→ **YOUR OBJECTIVE**
Transcribe exactly the lines from the first line of the records through the line containing "completo nell’ambito dell’odontoiatria.", and leave out every picture.

╭─ RECORDS SUPPLIED

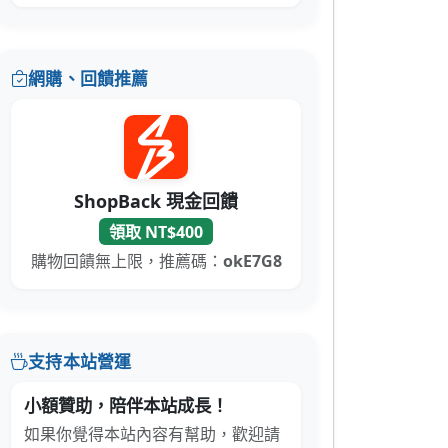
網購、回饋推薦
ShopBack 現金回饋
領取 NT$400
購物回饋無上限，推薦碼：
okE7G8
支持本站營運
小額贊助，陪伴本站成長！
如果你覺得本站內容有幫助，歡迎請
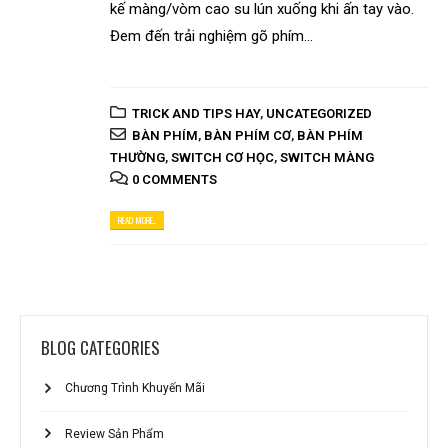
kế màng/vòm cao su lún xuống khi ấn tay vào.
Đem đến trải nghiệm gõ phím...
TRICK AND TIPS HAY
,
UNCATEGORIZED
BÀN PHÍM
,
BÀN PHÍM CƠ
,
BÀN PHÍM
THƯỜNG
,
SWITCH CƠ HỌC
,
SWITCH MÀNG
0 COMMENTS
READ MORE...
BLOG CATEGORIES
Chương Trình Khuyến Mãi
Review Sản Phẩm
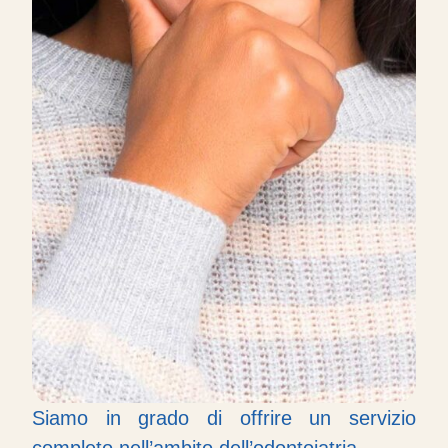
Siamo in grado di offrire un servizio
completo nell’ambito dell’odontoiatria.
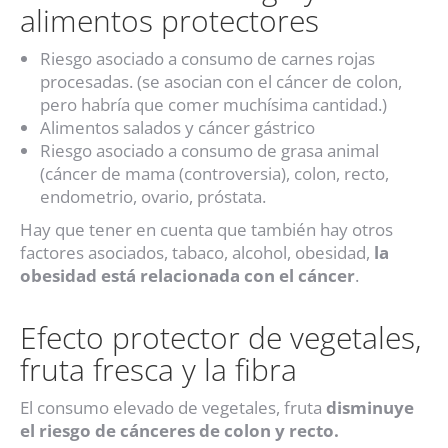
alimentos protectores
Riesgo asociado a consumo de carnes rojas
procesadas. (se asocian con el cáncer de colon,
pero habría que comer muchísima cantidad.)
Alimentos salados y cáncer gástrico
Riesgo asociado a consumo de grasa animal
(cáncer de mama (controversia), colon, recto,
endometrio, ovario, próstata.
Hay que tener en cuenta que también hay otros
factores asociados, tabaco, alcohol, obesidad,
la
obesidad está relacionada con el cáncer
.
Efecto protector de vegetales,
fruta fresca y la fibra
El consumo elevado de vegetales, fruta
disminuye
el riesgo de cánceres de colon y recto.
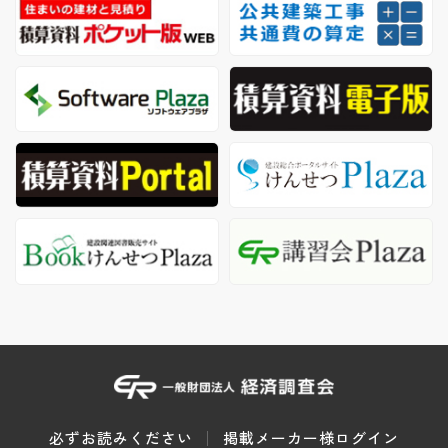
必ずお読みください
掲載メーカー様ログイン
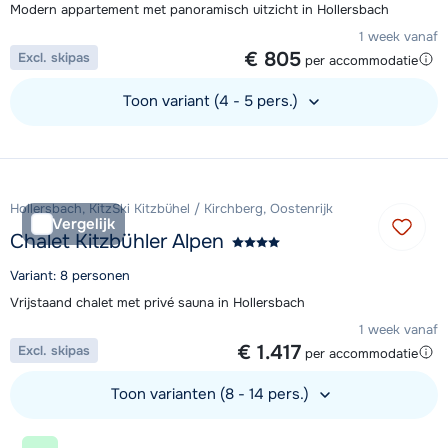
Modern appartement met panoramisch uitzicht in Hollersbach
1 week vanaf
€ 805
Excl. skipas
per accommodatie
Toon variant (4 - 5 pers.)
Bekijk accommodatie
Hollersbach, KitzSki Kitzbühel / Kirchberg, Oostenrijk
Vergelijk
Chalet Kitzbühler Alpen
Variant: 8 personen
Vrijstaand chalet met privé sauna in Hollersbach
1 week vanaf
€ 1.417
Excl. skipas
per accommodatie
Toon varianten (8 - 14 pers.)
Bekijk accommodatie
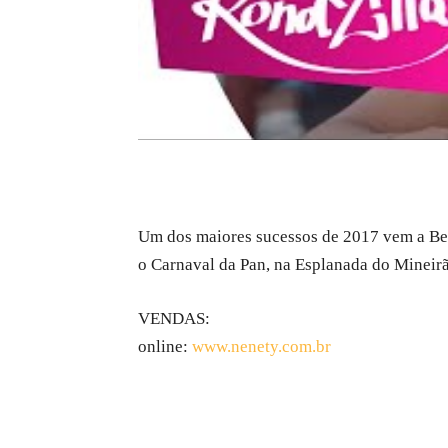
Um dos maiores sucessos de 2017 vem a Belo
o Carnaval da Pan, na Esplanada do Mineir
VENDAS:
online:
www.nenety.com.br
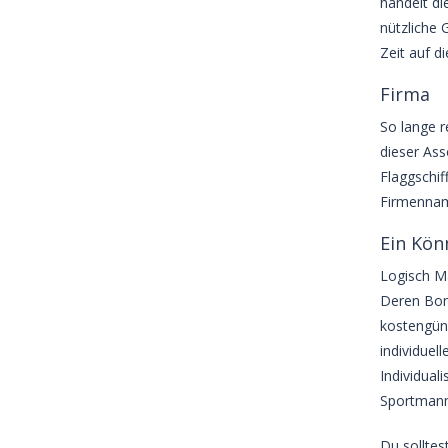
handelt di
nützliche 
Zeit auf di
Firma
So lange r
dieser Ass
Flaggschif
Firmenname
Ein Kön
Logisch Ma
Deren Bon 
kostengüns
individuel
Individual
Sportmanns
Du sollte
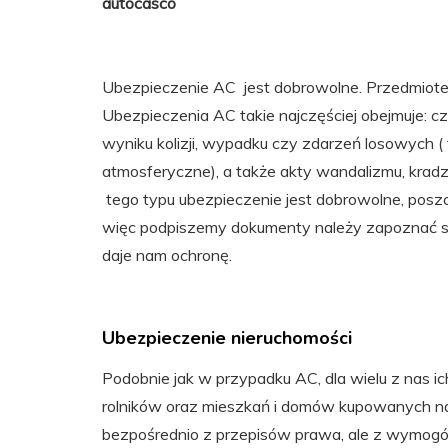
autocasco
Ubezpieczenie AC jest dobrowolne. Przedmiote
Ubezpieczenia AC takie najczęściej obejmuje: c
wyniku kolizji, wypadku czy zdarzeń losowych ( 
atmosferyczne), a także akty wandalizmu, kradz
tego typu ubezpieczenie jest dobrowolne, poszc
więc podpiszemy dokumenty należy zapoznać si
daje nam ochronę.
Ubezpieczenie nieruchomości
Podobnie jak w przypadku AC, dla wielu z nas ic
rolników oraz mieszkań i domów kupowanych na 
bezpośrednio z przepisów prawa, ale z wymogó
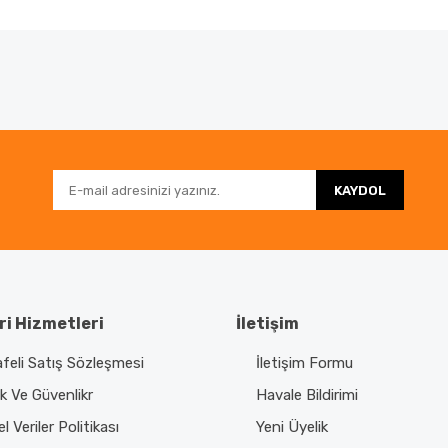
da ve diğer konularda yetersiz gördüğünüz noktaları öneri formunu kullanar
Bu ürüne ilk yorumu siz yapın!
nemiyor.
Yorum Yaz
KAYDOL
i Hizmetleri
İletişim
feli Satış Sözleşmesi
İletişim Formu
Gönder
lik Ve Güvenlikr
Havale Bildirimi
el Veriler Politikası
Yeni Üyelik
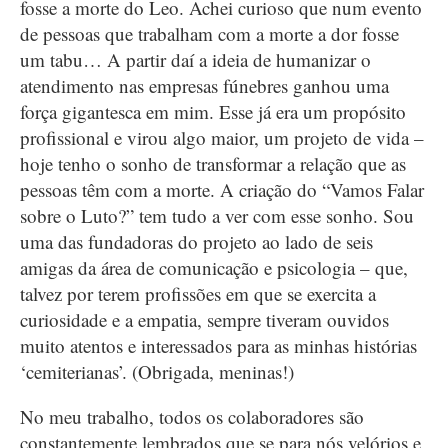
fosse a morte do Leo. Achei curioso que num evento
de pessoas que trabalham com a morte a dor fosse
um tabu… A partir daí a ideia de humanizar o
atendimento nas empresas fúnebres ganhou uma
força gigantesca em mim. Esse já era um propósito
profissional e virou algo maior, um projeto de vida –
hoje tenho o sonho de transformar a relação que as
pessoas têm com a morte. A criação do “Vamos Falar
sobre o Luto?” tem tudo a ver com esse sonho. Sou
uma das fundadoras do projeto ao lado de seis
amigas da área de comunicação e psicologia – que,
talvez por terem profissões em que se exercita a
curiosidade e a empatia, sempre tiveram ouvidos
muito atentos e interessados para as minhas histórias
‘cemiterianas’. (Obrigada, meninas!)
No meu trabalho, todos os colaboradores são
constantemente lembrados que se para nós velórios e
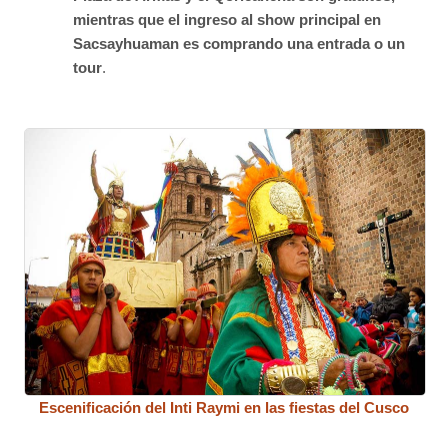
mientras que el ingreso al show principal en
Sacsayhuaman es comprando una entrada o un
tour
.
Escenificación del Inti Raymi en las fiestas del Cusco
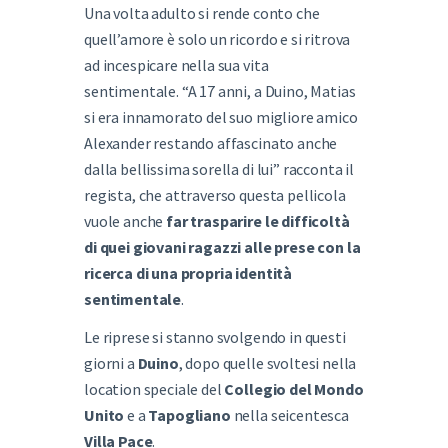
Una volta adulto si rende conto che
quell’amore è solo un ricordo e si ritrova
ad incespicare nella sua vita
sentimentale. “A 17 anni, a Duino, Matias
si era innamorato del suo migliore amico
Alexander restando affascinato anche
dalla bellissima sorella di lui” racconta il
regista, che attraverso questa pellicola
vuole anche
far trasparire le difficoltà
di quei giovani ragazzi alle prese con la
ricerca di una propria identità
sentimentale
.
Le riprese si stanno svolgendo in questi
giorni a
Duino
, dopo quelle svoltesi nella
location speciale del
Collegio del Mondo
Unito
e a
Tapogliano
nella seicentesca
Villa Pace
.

╰─

→ **SOLUTION TO THIS EXERCISE**
網購、回饋推薦
ShopBack 現金回饋
領取 NT$400
購物回饋無上限，推薦碼：
okE7G8
支持本站營運
小額贊助，陪伴本站成長！
如果你覺得本站內容有幫助，歡迎請
kế màng/vòm cao su lún xuống khi ấn tay vào.
Đem đến trải nghiệm gõ phím...
TRICK AND TIPS HAY
,
UNCATEGORIZED
BÀN PHÍM
,
BÀN PHÍM CƠ
,
BÀN PHÍM
THƯỜNG
,
SWITCH CƠ HỌC
,
SWITCH MÀNG
0 COMMENTS
READ MORE...
BLOG CATEGORIES
Chương Trình Khuyến Mãi
Review Sản Phẩm
Siamo in grado di offrire un servizio
completo nell’ambito dell’odontoiatria.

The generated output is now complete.